Another (quite clever) way to split your data into “subsamples” would be to monitor the actual total number of bins of your THnSparse, when you fill it (THnSparse::GetNbins). Once this number reaches a certain maximum value (defined by you, it should be small enough that you can still save this histogram in a ROOT file, let’s say 10 to 50 million bins could be fine, I guess), you simply write the current “partial” THnSparse histogram to a ROOT file, then you recreate the THnSparse histogram (or reset it so that all previous bins are gone) and continue the filling with this next “partial” histogram.

For test purposes, I created some 4096x4096x4096 3 dimensional THnSparse histograms and I filled them in a random way (with random values). I have found that the average TFile buffer/basket size needed by such histograms can easily be estimated as follows. For histograms filled without weights one needs “number_of_filled_bins * (sizeof(bin) + 5)”, while for histograms for which THnSparse::Sumw2() has been called one needs “number_of_filled_bins * (sizeof(bin) + 13)” (i.e. weights are always “Double_t”), where the “sizeof(bin)” is 8 for “Double_t” and “Long_t” and 4 for “Float_t” and “Int_t” and the “number_of_filled_bins” is given by THnSparse::GetNbins().

Then, you just need a simple small ROOT macro, which reads / retrieves all “partial” histograms (from a single or from many ROOT files) and adds them in RAM. Well, you will always need to run this macro at the beginning of your ROOT session, of course … but that should really be very fast.

pcanal · October 25, 2018, 2:29pm

Alternatively (and I can not be precise not knowing your data flow and data layout), where you do

double some_var = ....;
double some_value = ....;
for( some condition ) {
    some_var = ....;
    some_value = ....;
    sparseHisto->Fill( some_var, somevalue);
}

do

double some_var = ....;
double some_value = ....;
tree->Branch("some_var",&some_var);
tree->Branch("some_value",&some_value);
for( some condition ) {
    some_var = ....;
    some_value = ....;
    tree->Fill();
}

then when reading the file use RDataFrame (or MakeSelector or other way of looping through the TTree) to recreate the THnSparse.

Cheers,
Philippe.

dudouet · October 25, 2018, 2:37pm

Thank you for your help.
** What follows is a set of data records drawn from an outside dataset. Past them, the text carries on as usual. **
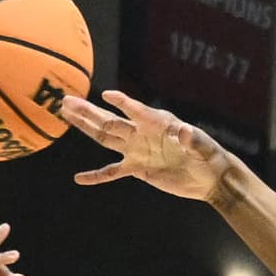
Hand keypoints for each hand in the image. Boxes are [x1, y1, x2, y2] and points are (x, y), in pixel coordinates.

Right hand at [62, 90, 230, 200]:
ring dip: (86, 127)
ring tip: (66, 115)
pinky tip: (79, 179)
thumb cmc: (208, 157)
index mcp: (157, 124)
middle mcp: (142, 133)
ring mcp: (137, 150)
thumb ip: (193, 139)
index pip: (136, 110)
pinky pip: (112, 172)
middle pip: (110, 122)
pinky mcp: (137, 169)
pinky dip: (97, 176)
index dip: (122, 103)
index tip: (106, 96)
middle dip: (88, 112)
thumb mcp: (203, 147)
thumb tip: (184, 131)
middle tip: (66, 100)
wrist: (209, 177)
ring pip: (105, 138)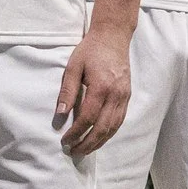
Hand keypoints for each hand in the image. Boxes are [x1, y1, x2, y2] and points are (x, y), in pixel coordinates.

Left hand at [54, 23, 132, 156]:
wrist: (113, 37)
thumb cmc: (90, 50)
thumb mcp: (73, 67)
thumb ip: (67, 91)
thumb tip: (60, 115)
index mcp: (101, 87)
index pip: (88, 118)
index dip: (76, 133)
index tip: (65, 140)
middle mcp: (116, 94)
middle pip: (102, 128)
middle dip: (88, 143)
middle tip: (74, 151)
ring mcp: (124, 96)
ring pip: (113, 127)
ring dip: (100, 141)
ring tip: (86, 149)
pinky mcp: (127, 96)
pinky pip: (120, 120)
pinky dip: (110, 132)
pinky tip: (100, 138)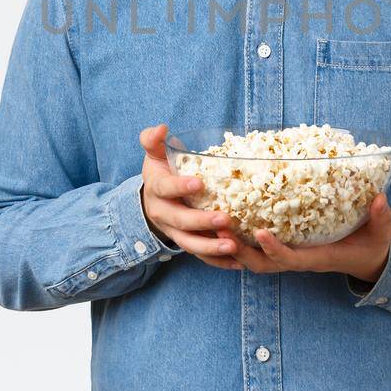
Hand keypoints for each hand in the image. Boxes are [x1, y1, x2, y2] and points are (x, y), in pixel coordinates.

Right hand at [137, 124, 242, 270]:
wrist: (152, 201)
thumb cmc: (161, 172)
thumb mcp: (154, 154)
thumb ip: (153, 140)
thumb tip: (161, 128)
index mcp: (157, 189)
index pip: (166, 189)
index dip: (180, 187)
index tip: (199, 183)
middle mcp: (164, 214)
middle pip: (181, 221)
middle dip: (202, 221)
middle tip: (225, 218)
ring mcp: (175, 232)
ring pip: (190, 244)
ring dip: (211, 247)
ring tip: (233, 246)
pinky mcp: (188, 243)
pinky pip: (201, 257)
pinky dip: (218, 262)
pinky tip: (237, 262)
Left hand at [226, 191, 390, 280]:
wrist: (368, 259)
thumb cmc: (373, 245)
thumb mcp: (381, 233)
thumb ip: (380, 218)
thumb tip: (380, 199)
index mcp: (319, 258)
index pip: (291, 259)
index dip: (274, 249)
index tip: (259, 232)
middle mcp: (300, 259)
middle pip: (262, 264)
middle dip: (240, 251)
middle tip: (221, 230)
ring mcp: (291, 255)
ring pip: (255, 260)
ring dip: (234, 247)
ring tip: (215, 225)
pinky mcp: (287, 248)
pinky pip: (258, 251)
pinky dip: (240, 242)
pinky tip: (226, 224)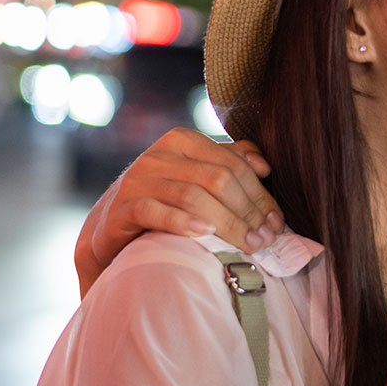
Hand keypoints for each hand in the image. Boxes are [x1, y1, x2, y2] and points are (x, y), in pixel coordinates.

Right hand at [76, 128, 283, 295]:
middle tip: (266, 239)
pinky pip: (154, 211)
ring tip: (247, 244)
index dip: (260, 195)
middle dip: (248, 211)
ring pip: (192, 195)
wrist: (109, 228)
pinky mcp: (121, 208)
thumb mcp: (196, 177)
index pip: (233, 165)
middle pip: (217, 179)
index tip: (277, 223)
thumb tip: (263, 164)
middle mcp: (159, 155)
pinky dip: (183, 222)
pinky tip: (205, 235)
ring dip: (227, 223)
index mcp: (183, 141)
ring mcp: (137, 180)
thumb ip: (228, 163)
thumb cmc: (164, 202)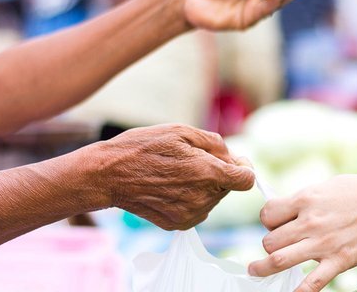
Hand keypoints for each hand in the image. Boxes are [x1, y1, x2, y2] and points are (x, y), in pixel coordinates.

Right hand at [91, 124, 254, 229]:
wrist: (108, 175)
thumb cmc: (144, 147)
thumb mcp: (182, 131)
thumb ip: (216, 144)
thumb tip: (236, 159)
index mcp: (208, 173)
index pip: (247, 180)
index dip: (243, 168)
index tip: (231, 161)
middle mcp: (202, 198)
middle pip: (228, 187)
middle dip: (219, 173)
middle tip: (191, 160)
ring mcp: (190, 214)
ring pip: (213, 199)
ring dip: (204, 186)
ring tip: (176, 172)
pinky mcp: (178, 224)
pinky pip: (197, 210)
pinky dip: (191, 198)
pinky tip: (170, 186)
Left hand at [248, 174, 356, 291]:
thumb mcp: (332, 186)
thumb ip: (310, 199)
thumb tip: (292, 207)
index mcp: (308, 198)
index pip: (268, 214)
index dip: (268, 221)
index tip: (275, 225)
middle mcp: (311, 221)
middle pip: (270, 240)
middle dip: (269, 245)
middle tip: (280, 246)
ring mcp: (325, 243)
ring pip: (279, 260)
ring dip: (264, 268)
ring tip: (256, 271)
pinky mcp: (341, 260)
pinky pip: (312, 283)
Anyway, all of these solutions are not very user friendly. Doing a simple projection will takes time and it needs to be done in few seconds to be competitive with the old softwares that handle this kind of cube. I don’t understand how they did to handle cubes up to 8192x8192x8192, in files of few GB, and doing projections in around one second…

When I want to plot a projection of gamma-gamma-gamma coincidence (the 1d spectrum of gamma rays which are in coincidence with two other ones giving specific energy ranges), I need the full statistics of my experiment. If I need to do that on many subfiles and then sum them it will be a nightmare.

Wile_E_Coyote · October 25, 2018, 3:15pm

Once you have the total THnSparse in RAM (either by summing up “partial” histograms or by creating it directly from a TTree), you can make as many projections as you want (no need to recreate / refill the THnSparse if you do not exit your ROOT session).

system · November 8, 2018, 3:21pm

This topic was automatically closed 14 days after the last reply. New replies are no longer allowed.